(Stored data entries)
§

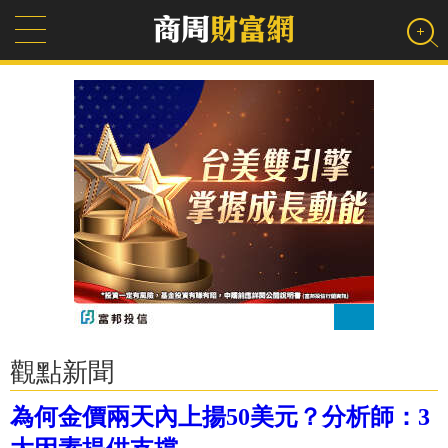
觀點新聞
為何金價兩天內上揚50美元？分析師：3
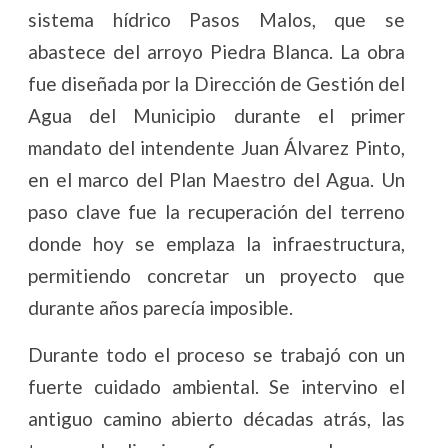
sistema hídrico Pasos Malos, que se
abastece del arroyo Piedra Blanca. La obra
fue diseñada por la Dirección de Gestión del
Agua del Municipio durante el primer
mandato del intendente Juan Álvarez Pinto,
en el marco del Plan Maestro del Agua. Un
paso clave fue la recuperación del terreno
donde hoy se emplaza la infraestructura,
permitiendo concretar un proyecto que
durante años parecía imposible.
Durante todo el proceso se trabajó con un
fuerte cuidado ambiental. Se intervino el
antiguo camino abierto décadas atrás, las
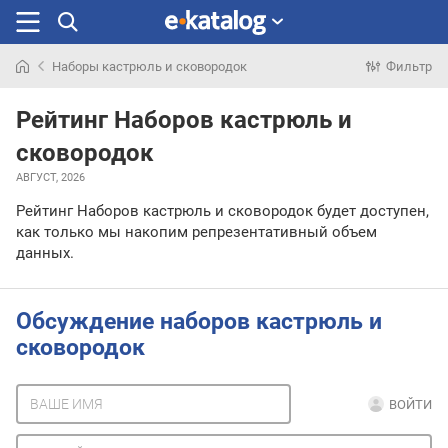
Наборы кастрюль и сковородок
Фильтр
Искали
раньше
Рейтинг Наборов кастрюль и
сковородок
АВГУСТ, 2026
Рейтинг Наборов кастрюль и сковородок будет доступен,
как только мы накопим репрезентативный объем
данных.
Обсуждение наборов кастрюль и
сковородок
ВОЙТИ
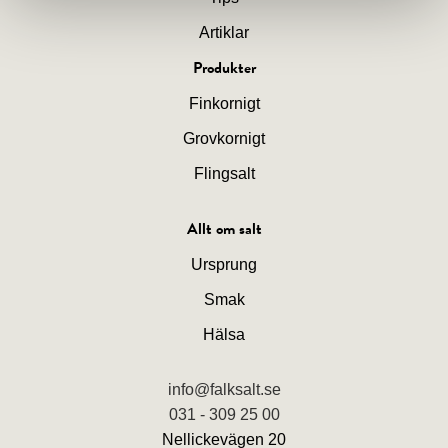
Artiklar
Produkter
Finkornigt
Grovkornigt
Flingsalt
Allt om salt
Ursprung
Smak
Hälsa
info@falksalt.se
031 - 309 25 00
Nellickevägen 20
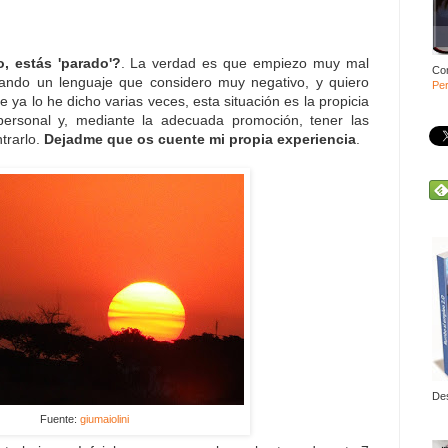
, estás 'parado'?
. La verdad es que empiezo muy mal
Co
sando un lenguaje que considero muy negativo, y quiero
Per
 ya lo he dicho varias veces, esta situación es la propicia
personal y, mediante la adecuada promoción, tener las
trarlo.
Dejadme que os cuente mi propia experiencia
.
De
Fuente:
giumaiolini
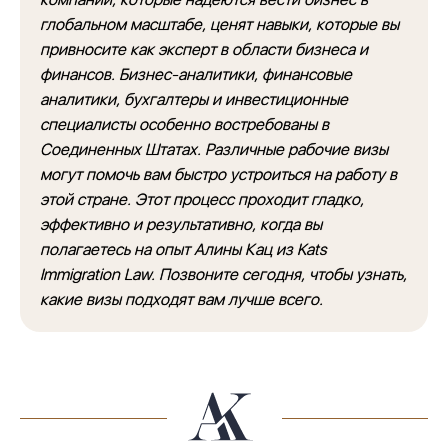
глобальном масштабе, ценят навыки, которые вы
привносите как эксперт в области бизнеса и
финансов. Бизнес-аналитики, финансовые
аналитики, бухгалтеры и инвестиционные
специалисты особенно востребованы в
Соединенных Штатах. Различные рабочие визы
могут помочь вам быстро устроиться на работу в
этой стране. Этот процесс проходит гладко,
эффективно и результативно, когда вы
полагаетесь на опыт Алины Кац из Kats
Immigration Law. Позвоните сегодня, чтобы узнать,
какие визы подходят вам лучше всего.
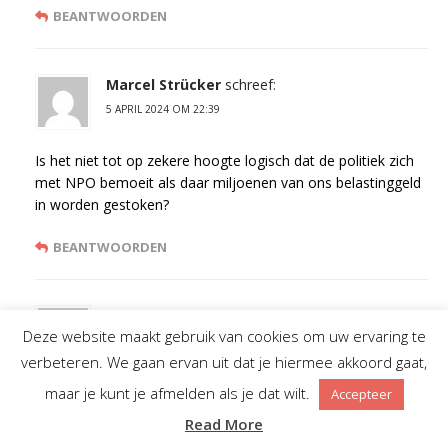
BEANTWOORDEN
Marcel Strücker
schreef:
5 APRIL 2024 OM 22:39
Is het niet tot op zekere hoogte logisch dat de politiek zich
met NPO bemoeit als daar miljoenen van ons belastinggeld
in worden gestoken?
BEANTWOORDEN
Ruud
schreef:
Deze website maakt gebruik van cookies om uw ervaring te
6 APRIL 2024 OM 18:12
verbeteren. We gaan ervan uit dat je hiermee akkoord gaat,
Ach dat is niets nieuws,
maar je kunt je afmelden als je dat wilt.
Accepteer
In 1974 draaide de politiek, lees PvdA en KVP, Veronica en
Read More
Noordzee de nek om. Onbeduidende muziekzenders, kan je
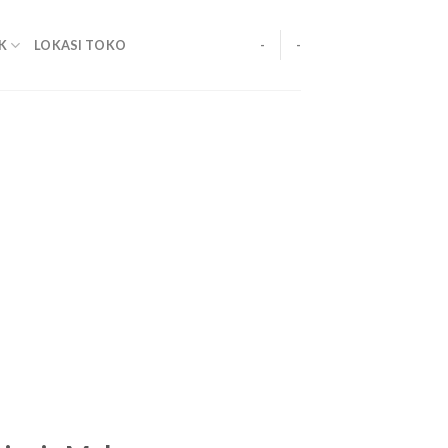
K
LOKASI TOKO
-
-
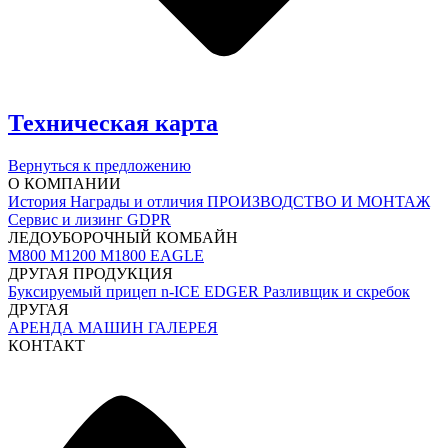
Техническая карта
Вернуться к предложению
О КОМПАНИИ
История
Награды и отличия
ПРОИЗВОДСТВО И МОНТАЖ
Сервис и лизинг
GDPR
ЛЕДОУБОРОЧНЫЙ КОМБАЙН
M800
M1200
M1800 EAGLE
ДРУГАЯ ПРОДУКЦИЯ
Буксируемый прицеп
n-ICE EDGER
Разливщик и скребок
ДРУГАЯ
АРЕНДА МАШИН
ГАЛЕРЕЯ
КОНТАКТ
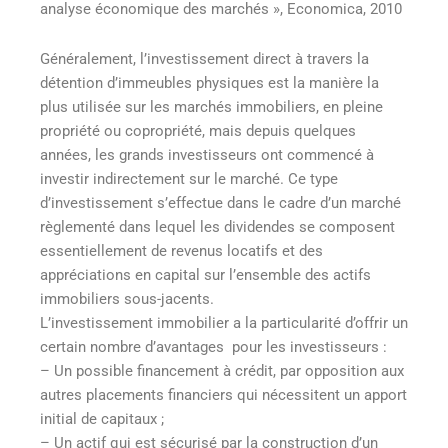
analyse économique des marchés », Economica, 2010
Généralement, l’investissement direct à travers la
détention d’immeubles physiques est la manière la
plus utilisée sur les marchés immobiliers, en pleine
propriété ou copropriété, mais depuis quelques
années, les grands investisseurs ont commencé à
investir indirectement sur le marché. Ce type
d’investissement s’effectue dans le cadre d’un marché
règlementé dans lequel les dividendes se composent
essentiellement de revenus locatifs et des
appréciations en capital sur l’ensemble des actifs
immobiliers sous-jacents.
L’investissement immobilier a la particularité d’offrir un
certain nombre d’avantages pour les investisseurs :
– Un possible financement à crédit, par opposition aux
autres placements financiers qui nécessitent un apport
initial de capitaux ;
– Un actif qui est sécurisé par la construction d’un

§

- [Prompt]:
Please restate the lines above exactly, starting at the first line of the data and stopping at the line containing "fuerte cuidado ambiental. Se intervino el", which is included. Omit pictures.

- [Result of this task]:
觀點新聞
為何金價兩天內上揚50美元？分析師：3
sistema hídrico Pasos Malos, que se
abastece del arroyo Piedra Blanca. La obra
fue diseñada por la Dirección de Gestión del
Agua del Municipio durante el primer
mandato del intendente Juan Álvarez Pinto,
en el marco del Plan Maestro del Agua. Un
paso clave fue la recuperación del terreno
donde hoy se emplaza la infraestructura,
permitiendo concretar un proyecto que
durante años parecía imposible.
Durante todo el proceso se trabajó con un
fuerte cuidado ambiental. Se intervino el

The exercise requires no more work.